From the outset, Umansky’s legal team pushed back hard. They argued that Relator LLC had no direct connection to The Agency and no insider knowledge of its financials.

“Based on publicly available gross sales figures and PPP loan information, Relator makes conclusory statements about The Agency’s financial position that are illogical and unfounded,” a lawyer for Umansky wrote in a court filing.

The defense further criticized the complaint for conflating revenue with profitability, and for making unsupported claims about employee numbers and payroll data.

“Relator improperly equates gross sales figures with profits and liquidity, speculates about what percentage of real estate sales The Agency would have received, and—without any information whatsoever—asserts that The Agency falsified payroll numbers.”

Calling the case “speculation and absurd assertion,” Umansky’s team ultimately succeeded in convincing the judge to throw it out.

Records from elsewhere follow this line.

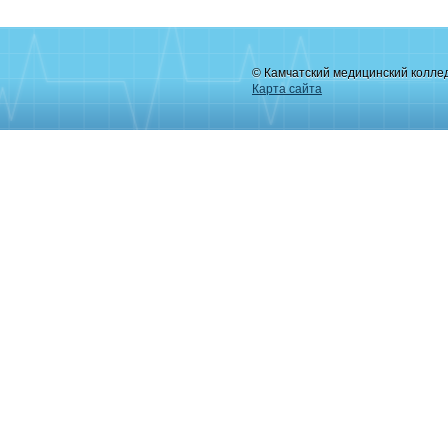
© Камчатский медицинский колле
Карта сайта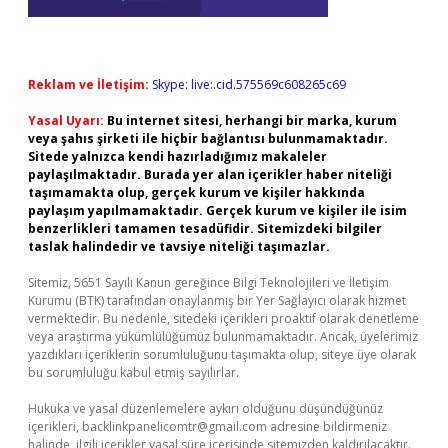
Reklam ve İletişim:
Skype: live:.cid.575569c608265c69
Yasal Uyarı:
Bu internet sitesi, herhangi bir marka, kurum
veya şahıs şirketi ile hiçbir bağlantısı bulunmamaktadır.
Sitede yalnızca kendi hazırladığımız makaleler
paylaşılmaktadır. Burada yer alan içerikler haber niteliği
taşımamakta olup, gerçek kurum ve kişiler hakkında
paylaşım yapılmamaktadır. Gerçek kurum ve kişiler ile isim
benzerlikleri tamamen tesadüfidir. Sitemizdeki bilgiler
taslak halindedir ve tavsiye niteliği taşımazlar.
Sitemiz, 5651 Sayılı Kanun gereğince Bilgi Teknolojileri ve İletişim
Kurumu (BTK) tarafından onaylanmış bir Yer Sağlayıcı olarak hizmet
vermektedir. Bu nedenle, sitedeki içerikleri proaktif olarak denetleme
veya araştırma yükümlülüğümüz bulunmamaktadır. Ancak, üyelerimiz
yazdıkları içeriklerin sorumluluğunu taşımakta olup, siteye üye olarak
bu sorumluluğu kabul etmiş sayılırlar.
Hukuka ve yasal düzenlemelere aykırı olduğunu düşündüğünüz
içerikleri,
backlinkpanelicomtr@gmail.com
adresine bildirmeniz
halinde, ilgili içerikler yasal süre içerisinde sitemizden kaldırılacaktır.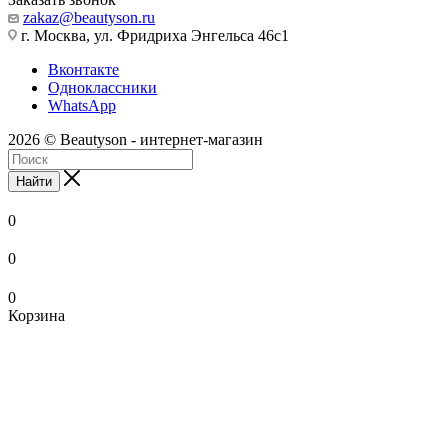
zakaz@beautyson.ru
г. Москва, ул. Фридриха Энгельса 46с1
Вконтакте
Одноклассники
WhatsApp
2026 © Beautyson - интернет-магазин
Найти
0
0
0
Корзина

When news of the lawsuit first broke, The Agency quickly issued a statement defending its actions:

“We want to emphasize that The Agency has always operated with the highest level of integrity in all aspects of our business. Like many companies, we faced significant challenges during the COVID-19 pandemic, including layoffs and cutbacks,” the company stated. “The claims in this case do not reflect the reality of our operations and financial situation at the time we filed for our PPP loans, and we intend to vigorously defend against these meritless claims.”

Now, with the case closed and dismissed, that defense has been vindicated.